Discard this initial equilibration segment from your averages.
Check stationarity:
Always plot the observable of interest \(A(t)\) versus time. Ask:Does \(A(t)\) fluctuate around a constant mean?
Or does it drift slowly (still evolving)?
How long does it take before the drift disappears?
Time-window averaging:
For non-stationary or slowly relaxing systems (e.g. glasses), be explicit about:The time window over which you averaged.
How the average changes if you use a different time window.
Whether results depend on when you start collecting data (early vs late segments).
Block averaging and error estimates:
Consecutive MD frames are correlated, so naive estimates of the standard error can be misleading.
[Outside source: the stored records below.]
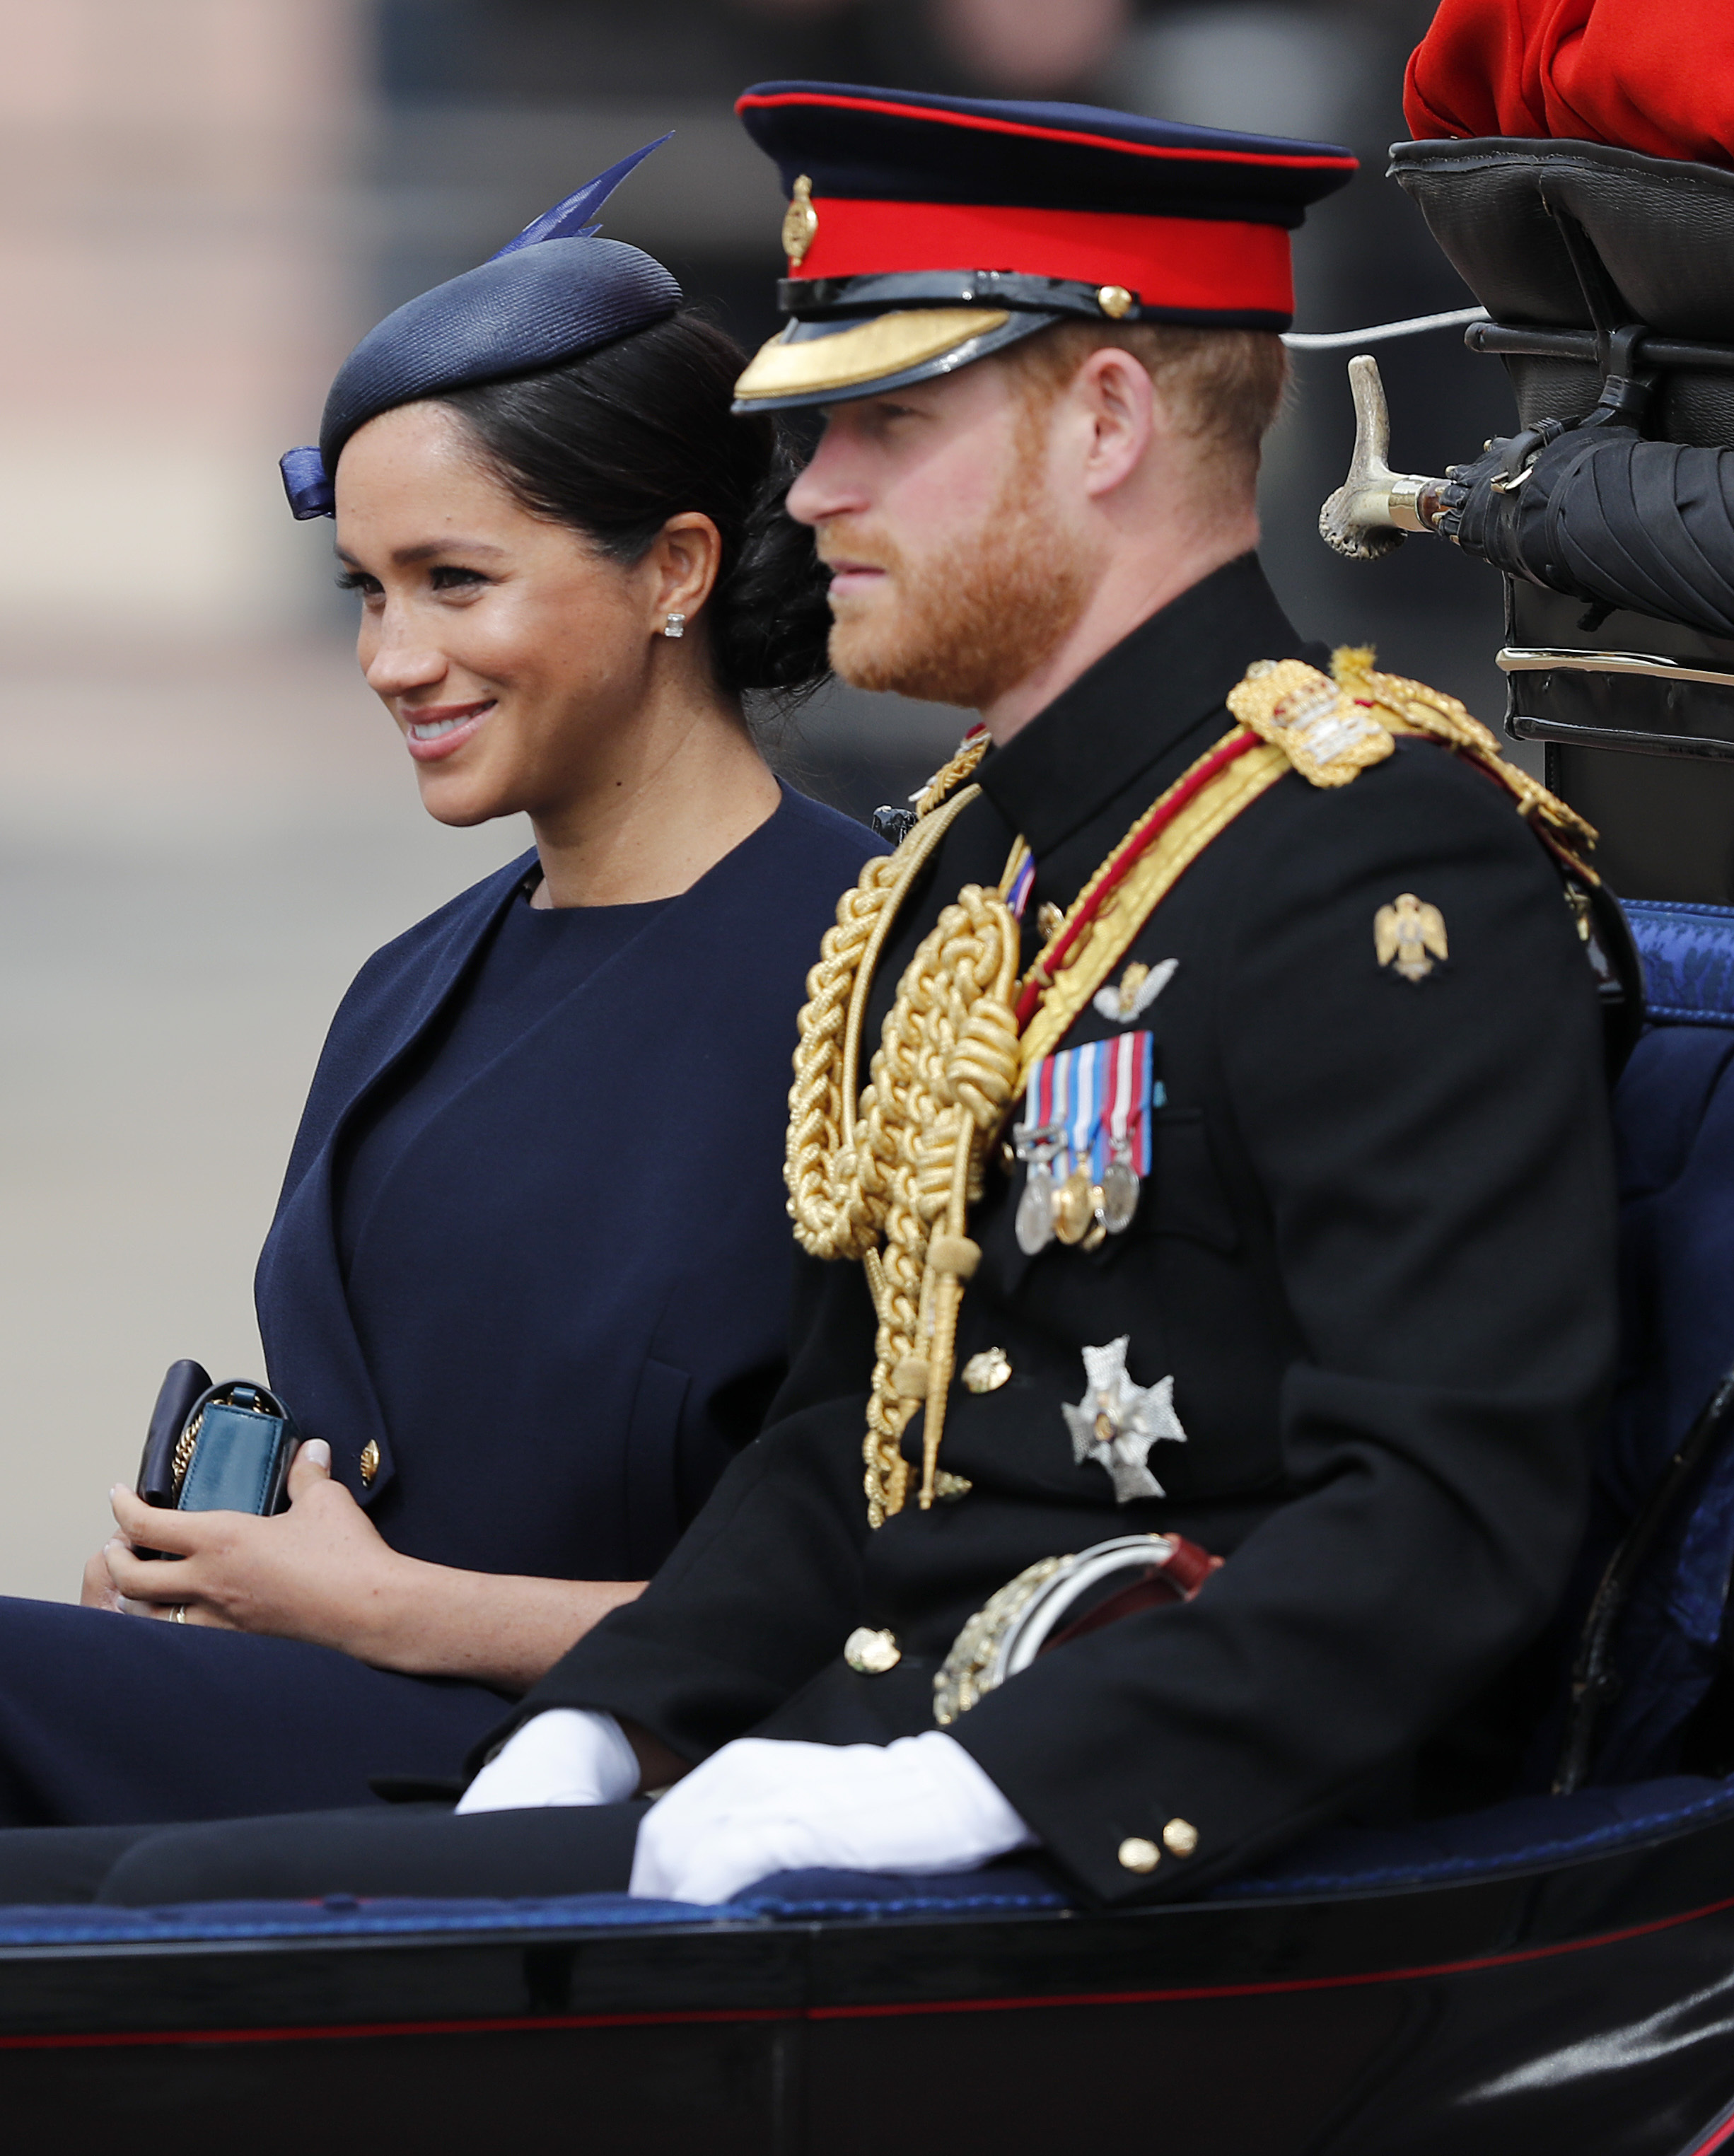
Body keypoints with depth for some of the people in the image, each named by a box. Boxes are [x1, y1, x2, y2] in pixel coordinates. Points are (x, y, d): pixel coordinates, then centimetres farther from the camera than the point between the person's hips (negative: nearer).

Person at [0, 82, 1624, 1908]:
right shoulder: (959, 867, 19)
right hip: (844, 1775, 9)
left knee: (208, 1907, -24)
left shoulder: (1388, 871, -11)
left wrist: (965, 1786, -26)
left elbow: (1452, 1518, -20)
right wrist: (594, 1732, 5)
A common approach is block averaging:Split the production trajectory into \(M\) blocks of duration \(\tau_{\text{block}}\).
Compute the block average \(A_k\) in each block \(k = 1,\dots,M\).
Treat the \(A_k\) as approximately independent samples and estimate the mean and standard error from them: \(\bar{A} = \frac{1}{M}\sum_{k=1}^M A_k\) and \(\sigma_{\bar{A}} = \sqrt{\frac{1}{M(M-1)} \sum_{k=1}^M (A_k - \bar{A})^2}.\)
Choosing \(\tau_{\text{block}}\) several times larger than the correlation time of \(A\) improves the reliability of these error estimates.
Protocol dependence:
If your results depend on preparation protocol (cooling rate, compression rate, etc.), then you are not measuring equilibrium ensemble averages, but still something physically meaningful. You must report the protocol clearly.
3.3.12. Summary#
Statistical mechanics connects microscopic variables from simulations to macroscopic thermodynamic quantities.
Microstates are points in a \(6N\)-dimensional phase space; macrostates are defined by a small set of constraints (e.g. \(N,V,E\)).
The density of states \(\Omega(E)\) and the partition function \(Z\) encode the structure of phase space and allow us to compute thermodynamic properties.
Different ensembles (NVE, NVT, NPT, \(\mu\)VT) correspond to different physical constraints and are implemented in simulations via thermostats, barostats, and MC schemes.
The ergodic hypothesis justifies using time averages from MD trajectories as approximations to ensemble averages.
Non-ergodic behavior (e.g. glasses, metastable states) is common and must be treated carefully; results are often protocol-dependent.
Good simulation practice always includes checking equilibration, estimating statistical errors, and carefully defining the ensemble and preparation protocol.